Well, what about the fall of Rome? There is a great deal of different factors that ended Rome. First off it was a dictatorship lead republic that relied heavily on the favor of the people to centralize power. Rome emperors did this by giving the citizens grain. Over time it became a standard practice and the theory is that because citizens didn't have to work to earn grain that they refused to fight for the Empire. This is a bit of a jump, the reality is that Rome only had an army when it was at war and the issue might have been during a majority of it's existence Rome was at War.

 

When at war only land owning citizens were required to join the military. Usually the first to be chosen would be the most wealth and then lastly the poor. The motivation to go into the military for a Rome Citizen was money, fame and land. In other words bettering their status. As less and less of the higher and wealthier part of Roman society saw fit to serve in the military, increasingly the army was filled with pay soldiers. Part of their motivation was to get a lower form of Roman citizenship. The problem was that often these mercenaries were in fact ordered to battle against their own people. Not sure who thought this would work. Of course, they joined their country men and turned their sights toward Rome and sparked the dark ages.

 

By this time the Roman Empire had been in decline for years. The reality is that it lasting as long as it had is amazing. When you expand to control the known world it tends to create internal rest for a number of reason. One of which is the influence of new ideas that undermine the centralized power. For example Christianity which had a lasting effect on Rome culturally.
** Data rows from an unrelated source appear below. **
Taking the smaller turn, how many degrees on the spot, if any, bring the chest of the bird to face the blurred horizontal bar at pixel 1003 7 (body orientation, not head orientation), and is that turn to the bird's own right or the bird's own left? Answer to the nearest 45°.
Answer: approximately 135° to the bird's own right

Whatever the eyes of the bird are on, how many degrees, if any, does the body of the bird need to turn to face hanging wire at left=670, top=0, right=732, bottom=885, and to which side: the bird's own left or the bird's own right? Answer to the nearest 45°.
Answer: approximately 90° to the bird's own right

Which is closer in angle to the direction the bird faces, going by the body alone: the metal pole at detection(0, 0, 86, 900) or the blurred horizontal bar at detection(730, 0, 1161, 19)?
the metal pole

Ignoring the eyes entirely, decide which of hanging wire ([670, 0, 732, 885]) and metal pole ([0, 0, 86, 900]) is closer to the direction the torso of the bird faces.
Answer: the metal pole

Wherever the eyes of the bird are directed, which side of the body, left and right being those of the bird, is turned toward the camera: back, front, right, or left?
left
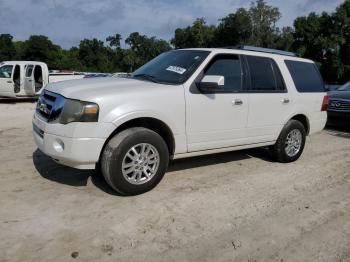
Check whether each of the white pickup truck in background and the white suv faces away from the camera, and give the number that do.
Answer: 0

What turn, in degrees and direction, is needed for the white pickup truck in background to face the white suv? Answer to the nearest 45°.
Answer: approximately 90° to its left

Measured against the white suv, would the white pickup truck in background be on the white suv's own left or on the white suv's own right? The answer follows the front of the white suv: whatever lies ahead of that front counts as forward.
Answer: on the white suv's own right

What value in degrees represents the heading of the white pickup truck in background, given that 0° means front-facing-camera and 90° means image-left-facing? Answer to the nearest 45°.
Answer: approximately 90°

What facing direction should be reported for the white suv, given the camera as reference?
facing the viewer and to the left of the viewer
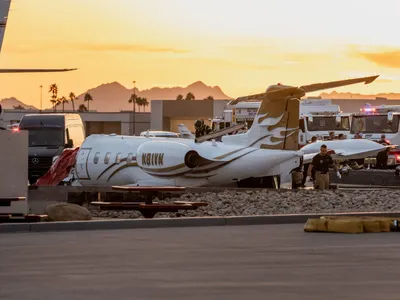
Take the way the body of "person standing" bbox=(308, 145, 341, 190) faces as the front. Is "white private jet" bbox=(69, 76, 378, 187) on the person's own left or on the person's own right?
on the person's own right

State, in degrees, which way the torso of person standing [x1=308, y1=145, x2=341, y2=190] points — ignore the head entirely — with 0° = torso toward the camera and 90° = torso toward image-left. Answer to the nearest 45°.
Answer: approximately 0°

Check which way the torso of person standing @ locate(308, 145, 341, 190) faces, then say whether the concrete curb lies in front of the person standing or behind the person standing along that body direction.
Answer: in front

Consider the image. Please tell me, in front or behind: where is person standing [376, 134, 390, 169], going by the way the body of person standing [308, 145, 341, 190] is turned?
behind
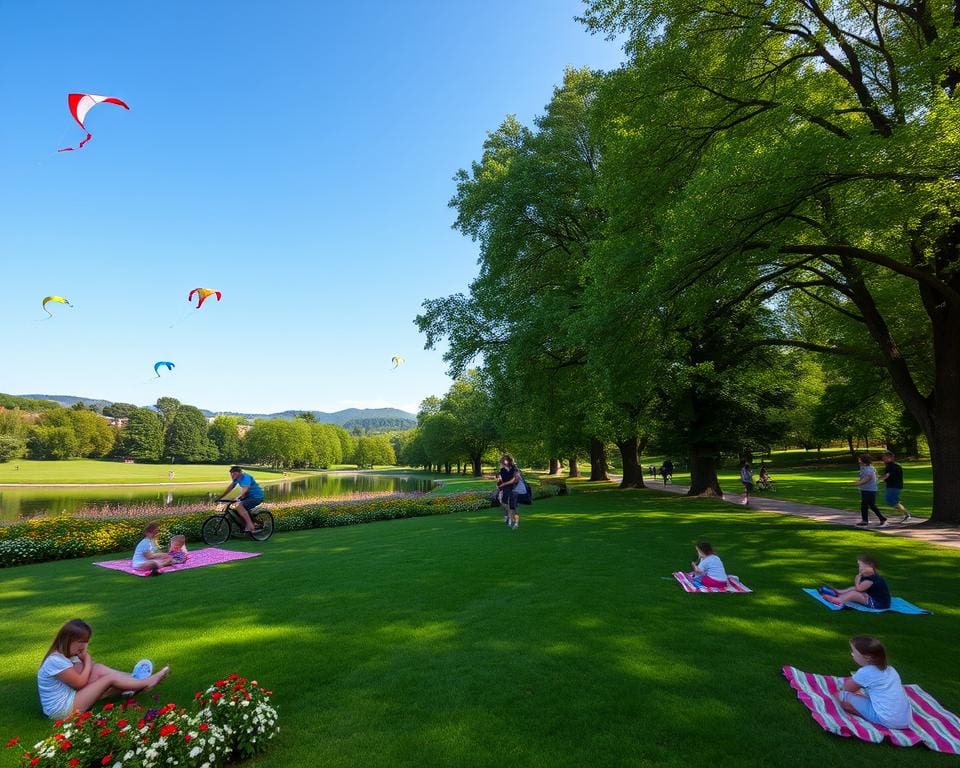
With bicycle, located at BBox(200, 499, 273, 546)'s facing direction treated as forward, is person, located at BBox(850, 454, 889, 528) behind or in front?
behind

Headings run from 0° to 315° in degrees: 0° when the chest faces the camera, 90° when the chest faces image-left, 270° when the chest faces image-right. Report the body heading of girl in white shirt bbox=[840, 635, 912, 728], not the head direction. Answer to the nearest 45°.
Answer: approximately 135°

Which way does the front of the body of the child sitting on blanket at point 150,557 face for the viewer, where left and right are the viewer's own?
facing to the right of the viewer

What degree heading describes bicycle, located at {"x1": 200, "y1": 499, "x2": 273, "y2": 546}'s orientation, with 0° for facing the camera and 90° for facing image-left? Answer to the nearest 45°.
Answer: approximately 90°

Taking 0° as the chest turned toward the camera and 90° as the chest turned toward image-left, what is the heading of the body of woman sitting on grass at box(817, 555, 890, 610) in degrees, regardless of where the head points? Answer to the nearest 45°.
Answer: approximately 90°

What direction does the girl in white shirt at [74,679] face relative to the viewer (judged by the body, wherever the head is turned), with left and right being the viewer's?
facing to the right of the viewer
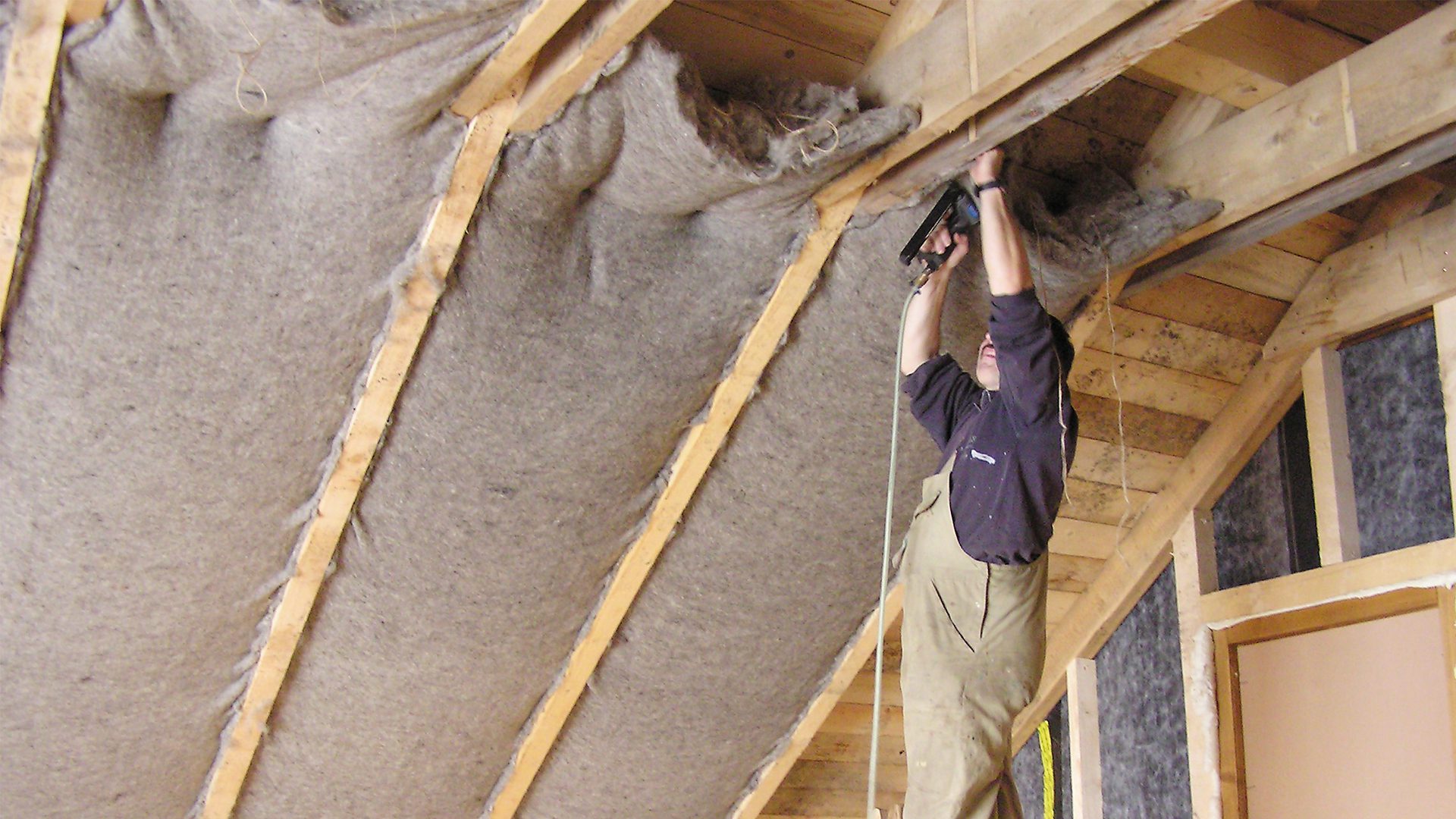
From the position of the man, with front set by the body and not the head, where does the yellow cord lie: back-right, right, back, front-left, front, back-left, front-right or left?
back-right

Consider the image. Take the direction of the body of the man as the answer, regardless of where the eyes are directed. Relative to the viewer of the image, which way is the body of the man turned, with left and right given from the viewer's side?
facing the viewer and to the left of the viewer

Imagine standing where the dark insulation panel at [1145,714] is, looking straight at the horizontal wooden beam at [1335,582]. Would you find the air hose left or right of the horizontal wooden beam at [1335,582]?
right

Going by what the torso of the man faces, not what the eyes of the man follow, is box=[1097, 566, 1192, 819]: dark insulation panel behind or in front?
behind

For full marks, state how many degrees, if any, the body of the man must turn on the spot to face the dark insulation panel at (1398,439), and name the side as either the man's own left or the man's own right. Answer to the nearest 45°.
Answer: approximately 180°

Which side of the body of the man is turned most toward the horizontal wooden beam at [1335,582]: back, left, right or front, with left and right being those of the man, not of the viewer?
back

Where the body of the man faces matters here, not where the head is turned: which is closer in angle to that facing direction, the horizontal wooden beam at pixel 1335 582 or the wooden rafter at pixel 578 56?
the wooden rafter

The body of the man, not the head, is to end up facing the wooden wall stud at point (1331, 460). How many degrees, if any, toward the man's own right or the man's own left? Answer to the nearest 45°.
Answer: approximately 180°

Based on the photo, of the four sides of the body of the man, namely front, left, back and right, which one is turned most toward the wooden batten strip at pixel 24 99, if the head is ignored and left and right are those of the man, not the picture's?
front

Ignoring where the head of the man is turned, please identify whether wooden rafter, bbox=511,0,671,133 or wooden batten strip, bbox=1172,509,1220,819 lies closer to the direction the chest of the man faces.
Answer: the wooden rafter

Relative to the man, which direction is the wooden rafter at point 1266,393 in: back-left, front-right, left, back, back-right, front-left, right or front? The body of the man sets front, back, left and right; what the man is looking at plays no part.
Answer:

Also as many of the early followers believed the return of Christ was right around the corner it tended to undermine the idea of long term plans. There was also pressure sickness that came from trade and civil war. So, to think that because citizens no longer needed to work to get food brought down the empire is narrow sighted.

 

It's odd that the US and Rome are compared at all. Yes both were a Republic and a world leader but the comparison ends there. The US has not been in a continue state of war it whole existence. Other than the Spanish American and Mexican American War, the US hasn't obtained territory from war. Of course the US has gained influence in nations we have invaded but we have always returned the country to self governing.

 

The point that most people miss is that because the Romans no longer had to focus on getting food, it created in the first time in history Free Time. The benefit to this free time is the mass technological advances that happened during the period. As technology advanced it only increased the amount of free time and thus increased not only the quality of life but the advancement of art, science and culture. America has also seen the same effect over the last 125 years. As more Americans devoted less time to simple staples like food, clothing and shelter, we have seen American culture influence the rest of the world through arts, entertainment, music, and tech. 

 

Imagine if 45% of the population suddenly had free time to explore their interests in productive ways. Consider the renaissance that could happen if a majority of the population wasn't working two jobs to make ends meet. Imagine the children that would come out of parents that actually have time to spend with their child. Think of all the public works that could be built. Think of the energy that is focused on ending poverty was focused toward other social issues like drug addiction and metal health. Think how much more you would feel fulfilled if you could take that year off to join the peace corps or Mentor kids in your neighborhood. 

 

It's going to take a lot of thinking out of the box and a redesign of how we view government in our lives. Also a reworking of capitalism but this is not something we can avoid and if you don't believe think of how many times you have used you internet connected device to book a hotel, order pizza, ordered a ride service or accessed your bank account. All of those used to involve interacting with someone that had a job.